Car seat compatibility: Graco, Maxi-Cosi

Age range: Birth (with car seat adapter) to 55 pounds

Perks: Incredibly smooth steering, due to air-filled tires. Compact, one-handed fold. Seat shape allows children to sit cross-legged so their legs do not dangle. Even I can fit in it.  

Drawbacks: Seat faces outward only. Smallish undercarriage bag. Rain shield sold separately.  

The All-Terrains: These strollers offer amazing maneuverability and terrific wheels for parents who no longer need a bassinet and may not require a reversible seat, but still want something more substantial and sturdier than a lightweight stroller.  Some models have front wheels that can be locked into a stationary position for light jogging.

This stroller became famous, and rightfully so, with an ingenious tandem design that could turn a single stroller into a double by adding a rear seat without changing the basic footprint of the stroller—a critical need in cities where sidewalk space comes at a premium. The canopy isn’t amazing, the reclines can be awkward, and parents worry about their children’s hands getting caught in the wheels. (This has been addressed with the addition of wheel fenders, but depending on your child’s proportions this could still be an issue.) Side note: yes, you can fold it with the second seat on the back; it’s just a bit bulkier, but will still fit in most cab trunks like this.

Car seat compatibility (as a single stroller): Chicco, Graco, Peg Perego, Maxi-Cosi

Perks:  Adjustable handlebar. Compact fold. Great tires. Converts to a double stroller.

Drawbacks:  The recline positions are basically “sitting up” or “lying down.” The quality of the product has been questionable over the past few years, depending on which batch your stroller was in . . .  but hopefully this will be on the upswing now that Phil & Ted represent themselves in the States and seem committed to constantly improving their products.

This stroller has terrific wheels and amazing suspension, plus car seat compatibility and an optional bassinet feature. There’s an impressive selection of every conceivable accessory—including a cooler for “drink transport” that attaches under the stroller.
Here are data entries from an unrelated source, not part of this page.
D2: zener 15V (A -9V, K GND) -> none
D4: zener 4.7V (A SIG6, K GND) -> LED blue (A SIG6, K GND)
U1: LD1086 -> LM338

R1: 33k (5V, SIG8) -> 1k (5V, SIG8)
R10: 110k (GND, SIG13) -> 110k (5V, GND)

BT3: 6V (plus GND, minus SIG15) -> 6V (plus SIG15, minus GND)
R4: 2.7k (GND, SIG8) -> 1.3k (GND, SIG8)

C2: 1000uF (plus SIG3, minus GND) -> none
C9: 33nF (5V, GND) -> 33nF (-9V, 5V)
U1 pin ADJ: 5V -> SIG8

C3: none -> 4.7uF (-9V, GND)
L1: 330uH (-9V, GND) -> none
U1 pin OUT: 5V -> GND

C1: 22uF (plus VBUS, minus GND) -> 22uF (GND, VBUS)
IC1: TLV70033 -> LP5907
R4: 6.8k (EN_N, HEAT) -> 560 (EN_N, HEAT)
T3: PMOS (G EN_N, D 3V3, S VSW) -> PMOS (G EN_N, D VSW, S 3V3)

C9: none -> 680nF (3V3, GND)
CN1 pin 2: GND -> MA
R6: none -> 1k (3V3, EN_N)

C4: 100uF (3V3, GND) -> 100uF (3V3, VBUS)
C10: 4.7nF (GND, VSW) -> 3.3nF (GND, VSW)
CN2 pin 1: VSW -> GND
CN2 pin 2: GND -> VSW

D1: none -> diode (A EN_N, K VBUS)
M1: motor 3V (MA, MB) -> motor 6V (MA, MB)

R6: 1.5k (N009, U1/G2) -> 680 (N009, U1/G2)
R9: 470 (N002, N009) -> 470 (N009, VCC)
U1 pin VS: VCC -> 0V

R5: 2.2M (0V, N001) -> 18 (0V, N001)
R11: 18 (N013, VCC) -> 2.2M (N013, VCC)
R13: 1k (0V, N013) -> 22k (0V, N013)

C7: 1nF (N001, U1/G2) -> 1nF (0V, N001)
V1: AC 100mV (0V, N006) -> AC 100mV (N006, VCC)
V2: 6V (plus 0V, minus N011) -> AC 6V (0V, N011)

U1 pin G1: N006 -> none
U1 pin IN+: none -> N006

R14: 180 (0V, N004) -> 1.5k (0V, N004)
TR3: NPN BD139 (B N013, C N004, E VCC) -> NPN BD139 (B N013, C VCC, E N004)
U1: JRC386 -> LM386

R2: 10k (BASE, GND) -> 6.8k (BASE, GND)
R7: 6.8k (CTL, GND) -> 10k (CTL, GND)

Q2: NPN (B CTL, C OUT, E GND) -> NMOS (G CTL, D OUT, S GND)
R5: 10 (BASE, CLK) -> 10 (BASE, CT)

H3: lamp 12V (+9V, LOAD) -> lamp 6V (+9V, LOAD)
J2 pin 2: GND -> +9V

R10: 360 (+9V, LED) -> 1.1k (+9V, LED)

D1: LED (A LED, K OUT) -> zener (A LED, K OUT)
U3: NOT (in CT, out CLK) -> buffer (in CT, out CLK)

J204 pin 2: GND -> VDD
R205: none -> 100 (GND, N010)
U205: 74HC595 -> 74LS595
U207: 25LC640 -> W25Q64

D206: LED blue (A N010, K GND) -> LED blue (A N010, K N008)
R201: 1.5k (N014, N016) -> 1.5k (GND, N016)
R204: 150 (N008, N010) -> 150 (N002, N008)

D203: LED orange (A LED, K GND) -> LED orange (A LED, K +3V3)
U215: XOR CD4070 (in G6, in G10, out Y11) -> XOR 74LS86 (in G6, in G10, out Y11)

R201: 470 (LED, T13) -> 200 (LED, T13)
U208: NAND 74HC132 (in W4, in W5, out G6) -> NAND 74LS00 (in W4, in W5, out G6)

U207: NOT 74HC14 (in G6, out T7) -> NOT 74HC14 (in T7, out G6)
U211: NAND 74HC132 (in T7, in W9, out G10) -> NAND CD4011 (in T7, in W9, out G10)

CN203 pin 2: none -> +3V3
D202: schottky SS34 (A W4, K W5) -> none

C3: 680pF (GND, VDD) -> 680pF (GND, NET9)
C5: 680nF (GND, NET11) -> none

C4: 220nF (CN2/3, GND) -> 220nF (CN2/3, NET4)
The 2010 models also have “forever-air” tires, which means less maintenance.

Car seat compatibility:
Graco, Peg Perego, Maxi-Cosi, Chicco, Britax, Evenflo

Age range: Birth to 75 pounds

Perks: Adjustable foot rest, handbrake, terrific canopy, padded seat, amazing fold. Assembly? What assembly?—Snap on the wheel and canopy and go to town!

Drawbacks:  It’s not the lightest of strollers, weighing in the mid-20s.

A perfect hybrid of a jogger and an all-terrain, the Revolution will always be considered one of the best-made, most durable strollers on the market. The seat is wide, the wheels are great, and the suspension is top-notch. A great stroller if you want a rugged option without the frills of a buggy.

Car seat compatibility: Graco, Peg Perego

Age range: Birth (with car seat adapter) to 70 pounds.

Perks: Amazing suspension. Handbrake. Easy fold.

Drawbacks:  The stroller, when folded, is long. No adjustable footrest. Not an ideal stroller from birth, but if you use a car seat adapter, you’re good to go.